Insgesamt zeigten Befragungen aber, dass Mütter und familienorientierte Väter auf Dauer nur in der Wissenschaft bleiben, wenn sie sehr stark wissenschaftlich motiviert sind und eine hohe Belastbarkeit haben.

Die Studienleiterin sieht aber durchaus Möglichkeiten, die Rahmenbedingungen zu verbessern: "Vorgesetzte sollten Handlungsspielräume nutzen, um die Vereinbarkeit von Wissenschaft und Familie zu erleichtern." Es gehe vor allem darum zu signalisieren, dass Eltern im Team willkommen sind. Altersgrenzen sollten relativiert sowie Mobilitäts- und Verfügbarkeitsansprüche abgemildert werden.

"Schließlich soll in der Wissenschaft die persönliche Leistung zählen und nicht die Dauer der Anwesenheit." Frauen hätten es in der Wissenschaft noch immer schwerer, auch weil sie öfter als ihre gleichqualifizierten männlichen Kollegen kürzer befristete oder schlechter ausgestattete Stellen bekommen.

Deswegen steige die Wahrscheinlichkeit, dass sie der Wissenschaft den Rücken kehren. "Das verstärkt wiederum den Eindruck, dass Frauen unzuverlässiger sind", sagt Lind. "Hier dreht sich das System im Kreis."

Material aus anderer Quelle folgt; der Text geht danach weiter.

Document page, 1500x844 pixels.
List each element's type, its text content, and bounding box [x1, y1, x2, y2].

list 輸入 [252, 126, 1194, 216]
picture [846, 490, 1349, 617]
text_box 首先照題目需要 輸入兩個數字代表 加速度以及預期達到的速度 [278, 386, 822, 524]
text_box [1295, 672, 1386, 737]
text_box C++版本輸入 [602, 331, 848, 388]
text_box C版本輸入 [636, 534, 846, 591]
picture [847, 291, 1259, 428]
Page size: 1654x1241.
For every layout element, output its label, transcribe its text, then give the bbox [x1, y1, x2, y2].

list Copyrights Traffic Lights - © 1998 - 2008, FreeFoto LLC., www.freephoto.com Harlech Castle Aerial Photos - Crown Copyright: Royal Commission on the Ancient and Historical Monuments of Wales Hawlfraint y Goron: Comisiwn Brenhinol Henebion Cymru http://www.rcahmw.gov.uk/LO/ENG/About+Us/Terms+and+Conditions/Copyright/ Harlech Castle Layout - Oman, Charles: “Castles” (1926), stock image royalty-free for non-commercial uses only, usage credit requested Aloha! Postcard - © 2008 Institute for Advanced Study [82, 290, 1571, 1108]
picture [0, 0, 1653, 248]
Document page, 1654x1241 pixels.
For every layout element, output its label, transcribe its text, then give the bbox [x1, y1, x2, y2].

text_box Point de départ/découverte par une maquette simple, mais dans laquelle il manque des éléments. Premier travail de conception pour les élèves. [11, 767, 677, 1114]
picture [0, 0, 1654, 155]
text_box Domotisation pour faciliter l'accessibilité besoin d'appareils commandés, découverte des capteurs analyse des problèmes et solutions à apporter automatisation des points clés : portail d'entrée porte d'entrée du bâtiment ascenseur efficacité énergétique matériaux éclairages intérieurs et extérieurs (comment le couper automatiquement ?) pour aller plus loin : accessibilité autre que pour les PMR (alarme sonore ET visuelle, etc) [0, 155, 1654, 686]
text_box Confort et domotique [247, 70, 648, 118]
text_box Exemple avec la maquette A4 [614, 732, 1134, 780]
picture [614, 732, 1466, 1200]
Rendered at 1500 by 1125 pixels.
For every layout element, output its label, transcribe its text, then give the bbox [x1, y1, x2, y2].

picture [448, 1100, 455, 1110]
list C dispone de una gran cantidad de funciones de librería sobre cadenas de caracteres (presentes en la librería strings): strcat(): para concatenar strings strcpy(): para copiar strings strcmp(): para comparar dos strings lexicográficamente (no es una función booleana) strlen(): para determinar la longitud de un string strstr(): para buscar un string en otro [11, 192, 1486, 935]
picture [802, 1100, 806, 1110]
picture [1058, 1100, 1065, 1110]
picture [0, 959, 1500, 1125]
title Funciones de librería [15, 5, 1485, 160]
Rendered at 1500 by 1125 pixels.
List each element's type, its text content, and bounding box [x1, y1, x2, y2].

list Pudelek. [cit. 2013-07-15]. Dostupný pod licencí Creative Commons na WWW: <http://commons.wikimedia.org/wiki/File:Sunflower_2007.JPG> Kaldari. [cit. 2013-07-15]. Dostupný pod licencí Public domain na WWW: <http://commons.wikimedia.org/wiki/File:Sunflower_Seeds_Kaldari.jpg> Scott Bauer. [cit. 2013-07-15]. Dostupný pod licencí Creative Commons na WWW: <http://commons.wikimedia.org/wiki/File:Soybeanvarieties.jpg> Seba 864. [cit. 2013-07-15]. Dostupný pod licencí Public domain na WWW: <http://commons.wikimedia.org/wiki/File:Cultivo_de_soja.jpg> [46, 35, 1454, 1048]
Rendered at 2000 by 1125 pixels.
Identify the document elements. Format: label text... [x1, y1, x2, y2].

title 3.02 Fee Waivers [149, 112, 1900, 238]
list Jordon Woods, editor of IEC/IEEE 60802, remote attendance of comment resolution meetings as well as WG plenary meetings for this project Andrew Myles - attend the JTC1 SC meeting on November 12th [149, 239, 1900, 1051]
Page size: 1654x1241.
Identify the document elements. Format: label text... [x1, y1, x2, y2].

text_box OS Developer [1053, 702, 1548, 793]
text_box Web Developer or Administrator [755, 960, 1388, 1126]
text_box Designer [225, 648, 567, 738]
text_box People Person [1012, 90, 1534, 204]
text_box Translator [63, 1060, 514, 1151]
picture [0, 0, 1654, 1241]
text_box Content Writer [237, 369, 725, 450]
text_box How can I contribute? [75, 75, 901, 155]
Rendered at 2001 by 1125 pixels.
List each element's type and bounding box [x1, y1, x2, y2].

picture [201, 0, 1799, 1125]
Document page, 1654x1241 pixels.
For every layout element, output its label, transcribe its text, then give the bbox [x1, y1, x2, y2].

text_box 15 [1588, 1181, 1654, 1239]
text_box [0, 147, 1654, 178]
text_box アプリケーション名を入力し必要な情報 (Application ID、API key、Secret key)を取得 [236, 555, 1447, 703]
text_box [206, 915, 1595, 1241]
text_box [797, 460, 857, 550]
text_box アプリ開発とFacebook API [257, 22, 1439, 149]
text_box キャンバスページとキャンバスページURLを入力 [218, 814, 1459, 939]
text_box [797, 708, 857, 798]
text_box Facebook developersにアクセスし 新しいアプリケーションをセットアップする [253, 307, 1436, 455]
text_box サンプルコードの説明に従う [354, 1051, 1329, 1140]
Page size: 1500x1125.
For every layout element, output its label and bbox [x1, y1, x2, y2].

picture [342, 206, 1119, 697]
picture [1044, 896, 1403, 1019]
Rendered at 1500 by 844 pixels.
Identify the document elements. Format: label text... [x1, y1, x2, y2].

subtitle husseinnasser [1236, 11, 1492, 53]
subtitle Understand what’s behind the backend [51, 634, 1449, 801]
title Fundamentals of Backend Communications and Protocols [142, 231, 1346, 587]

Eltern sei ihr Beruf häufig sehr wichtig und Wissenschaftlerinnen mit Kindern hätten eine sehr hohe Berufsmotivation. Umgekehrt seien Kinderlose mit Kinderwunsch häufig sehr unzufrieden - weil ihnen ein wichtiger Aspekt in ihrem Leben fehle. "Die Frage ist, ob sich die Wissenschaft auf Dauer dieses Unzufriedenheitspotenzial leisten will", sagt Lind.